→ **Exercise details**: Would you give the data below back exactly as it reads?

Collection entries:
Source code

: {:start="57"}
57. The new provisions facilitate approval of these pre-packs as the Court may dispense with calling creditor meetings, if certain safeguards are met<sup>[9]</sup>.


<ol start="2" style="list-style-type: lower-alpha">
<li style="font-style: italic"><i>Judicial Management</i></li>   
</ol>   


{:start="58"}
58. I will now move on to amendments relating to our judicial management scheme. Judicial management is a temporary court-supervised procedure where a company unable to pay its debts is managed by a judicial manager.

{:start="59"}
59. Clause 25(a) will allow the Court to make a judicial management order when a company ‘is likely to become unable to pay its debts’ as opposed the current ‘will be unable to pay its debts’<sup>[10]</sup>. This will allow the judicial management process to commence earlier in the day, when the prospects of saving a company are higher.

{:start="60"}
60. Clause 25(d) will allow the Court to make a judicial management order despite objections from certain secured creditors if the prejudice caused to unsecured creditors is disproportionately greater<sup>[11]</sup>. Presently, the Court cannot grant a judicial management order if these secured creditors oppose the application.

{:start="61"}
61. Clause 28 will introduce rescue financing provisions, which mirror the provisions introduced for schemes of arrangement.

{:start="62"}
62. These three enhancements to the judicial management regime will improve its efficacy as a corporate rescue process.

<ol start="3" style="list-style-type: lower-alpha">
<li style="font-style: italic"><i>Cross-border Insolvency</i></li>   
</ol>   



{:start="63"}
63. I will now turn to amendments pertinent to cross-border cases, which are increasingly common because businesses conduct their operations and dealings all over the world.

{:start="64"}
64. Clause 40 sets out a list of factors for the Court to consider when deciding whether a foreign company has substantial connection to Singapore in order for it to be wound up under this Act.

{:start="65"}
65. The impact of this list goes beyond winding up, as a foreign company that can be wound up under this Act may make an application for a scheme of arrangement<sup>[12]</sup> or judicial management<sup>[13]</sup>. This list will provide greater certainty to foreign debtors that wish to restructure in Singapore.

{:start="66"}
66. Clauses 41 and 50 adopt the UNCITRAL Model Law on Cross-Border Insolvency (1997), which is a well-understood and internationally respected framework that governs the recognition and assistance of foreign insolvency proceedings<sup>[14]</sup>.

→ **Answer to this task**:
Source code

: {:start="57"}
57. The new provisions facilitate approval of these pre-packs as the Court may dispense with calling creditor meetings, if certain safeguards are met<sup>[9]</sup>.


<ol start="2" style="list-style-type: lower-alpha">
<li style="font-style: italic"><i>Judicial Management</i></li>   
</ol>   


{:start="58"}
58. I will now move on to amendments relating to our judicial management scheme. Judicial management is a temporary court-supervised procedure where a company unable to pay its debts is managed by a judicial manager.

{:start="59"}
59. Clause 25(a) will allow the Court to make a judicial management order when a company ‘is likely to become unable to pay its debts’ as opposed the current ‘will be unable to pay its debts’<sup>[10]</sup>. This will allow the judicial management process to commence earlier in the day, when the prospects of saving a company are higher.

{:start="60"}
60. Clause 25(d) will allow the Court to make a judicial management order despite objections from certain secured creditors if the prejudice caused to unsecured creditors is disproportionately greater<sup>[11]</sup>. Presently, the Court cannot grant a judicial management order if these secured creditors oppose the application.

{:start="61"}
61. Clause 28 will introduce rescue financing provisions, which mirror the provisions introduced for schemes of arrangement.

{:start="62"}
62. These three enhancements to the judicial management regime will improve its efficacy as a corporate rescue process.

<ol start="3" style="list-style-type: lower-alpha">
<li style="font-style: italic"><i>Cross-border Insolvency</i></li>   
</ol>   



{:start="63"}
63. I will now turn to amendments pertinent to cross-border cases, which are increasingly common because businesses conduct their operations and dealings all over the world.

{:start="64"}
64. Clause 40 sets out a list of factors for the Court to consider when deciding whether a foreign company has substantial connection to Singapore in order for it to be wound up under this Act.

{:start="65"}
65. The impact of this list goes beyond winding up, as a foreign company that can be wound up under this Act may make an application for a scheme of arrangement<sup>[12]</sup> or judicial management<sup>[13]</sup>. This list will provide greater certainty to foreign debtors that wish to restructure in Singapore.

{:start="66"}
66. Clauses 41 and 50 adopt the UNCITRAL Model Law on Cross-Border Insolvency (1997), which is a well-understood and internationally respected framework that governs the recognition and assistance of foreign insolvency proceedings<sup>[14]</sup>.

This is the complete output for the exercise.